Les autorités thaïlandaises ont fermé le site plusieurs années pour laisser les coraux se régénérer. Le tourisme mesure sa réussite en visiteurs et en nuitées depuis des décennies. Il mesure rarement sa marge de sécurité écologique avant que celle-ci ne s'épuise.
La start-up française Murmuration veut combler ce manque. Fondée en 2019 par des professionnels venus du secteur spatial, l'entreprise développe l'ECCT, Environmental Carrying Capacity for Tourism. Cet indicateur composite mesure, pour un territoire donné, la distance qui le sépare d'un seuil critique de dégradation.

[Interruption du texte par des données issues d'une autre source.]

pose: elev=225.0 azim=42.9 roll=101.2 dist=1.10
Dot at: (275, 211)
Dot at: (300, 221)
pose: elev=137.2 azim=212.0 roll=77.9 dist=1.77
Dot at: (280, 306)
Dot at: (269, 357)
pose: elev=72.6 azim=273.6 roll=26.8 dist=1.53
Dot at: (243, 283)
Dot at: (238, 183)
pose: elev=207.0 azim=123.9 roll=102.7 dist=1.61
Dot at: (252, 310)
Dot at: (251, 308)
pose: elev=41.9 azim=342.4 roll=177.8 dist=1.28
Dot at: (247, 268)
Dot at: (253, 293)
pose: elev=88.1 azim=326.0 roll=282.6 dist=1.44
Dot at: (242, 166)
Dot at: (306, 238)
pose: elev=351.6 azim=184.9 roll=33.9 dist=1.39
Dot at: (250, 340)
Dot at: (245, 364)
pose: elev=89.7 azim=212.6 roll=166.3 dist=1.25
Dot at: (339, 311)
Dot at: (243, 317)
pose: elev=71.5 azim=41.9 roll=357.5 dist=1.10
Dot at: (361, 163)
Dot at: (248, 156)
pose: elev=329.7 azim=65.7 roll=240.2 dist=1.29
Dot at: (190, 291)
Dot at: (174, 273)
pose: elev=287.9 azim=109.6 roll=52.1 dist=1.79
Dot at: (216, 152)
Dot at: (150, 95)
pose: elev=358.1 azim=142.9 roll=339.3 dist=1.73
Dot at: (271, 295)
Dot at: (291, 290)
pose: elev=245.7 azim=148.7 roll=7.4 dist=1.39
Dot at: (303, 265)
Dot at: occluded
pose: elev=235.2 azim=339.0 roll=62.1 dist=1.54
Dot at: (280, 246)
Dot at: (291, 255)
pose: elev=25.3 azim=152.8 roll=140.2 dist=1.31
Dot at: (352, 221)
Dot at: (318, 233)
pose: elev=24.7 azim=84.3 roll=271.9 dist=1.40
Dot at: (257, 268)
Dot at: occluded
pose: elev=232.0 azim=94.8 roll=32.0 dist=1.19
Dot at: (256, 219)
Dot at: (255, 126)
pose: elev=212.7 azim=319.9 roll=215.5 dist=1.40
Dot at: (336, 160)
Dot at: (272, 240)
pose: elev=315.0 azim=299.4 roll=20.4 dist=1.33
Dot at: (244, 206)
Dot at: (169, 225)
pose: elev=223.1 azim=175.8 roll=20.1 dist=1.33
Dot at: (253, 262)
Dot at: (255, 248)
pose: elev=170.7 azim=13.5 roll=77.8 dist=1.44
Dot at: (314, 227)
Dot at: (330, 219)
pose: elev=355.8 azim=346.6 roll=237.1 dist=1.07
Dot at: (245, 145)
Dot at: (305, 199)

Déjà utilisé par une dizaine de clients en Europe, l'outil entre dans une phase de développement renforcée en France et en Espagne, deux marchés parmi les plus fréquentés du continent et les plus exposés aux dérèglements climatiques à venir.
Cinq dimensions, deux branches
L'ECCT combine cinq composantes. Quatre relèvent de l'écologie : qualité de l'air, ressources en eau, santé de la végétation, biodiversité. Chacune dispose d'un seuil critique propre, pondéré selon le type de paysage, car un littoral, une réserve naturelle et un centre urbain touristique n'encaissent pas la même pression au même rythme. La cinquième dimension croise densité de population résidente et données de fréquentation touristique, pour dépasser le simple comptage de têtes et approcher l'intensité réelle de la pression sur un territoire.
Les fondateurs, Tarek Habib et Cathy Sahuc, partent d'un constat partagé par de nombreux gestionnaires de destinations. Les décisions arrivent trop souvent après la dégradation, quand les mesures correctives coûtent cher et fragilisent l'acceptabilité sociale du tourisme. L'ECCT vise à inverser ce calendrier. Il donne aux parcs naturels, sites UNESCO, comités régionaux du tourisme ou ministères une lecture chiffrée avant que la situation ne bascule.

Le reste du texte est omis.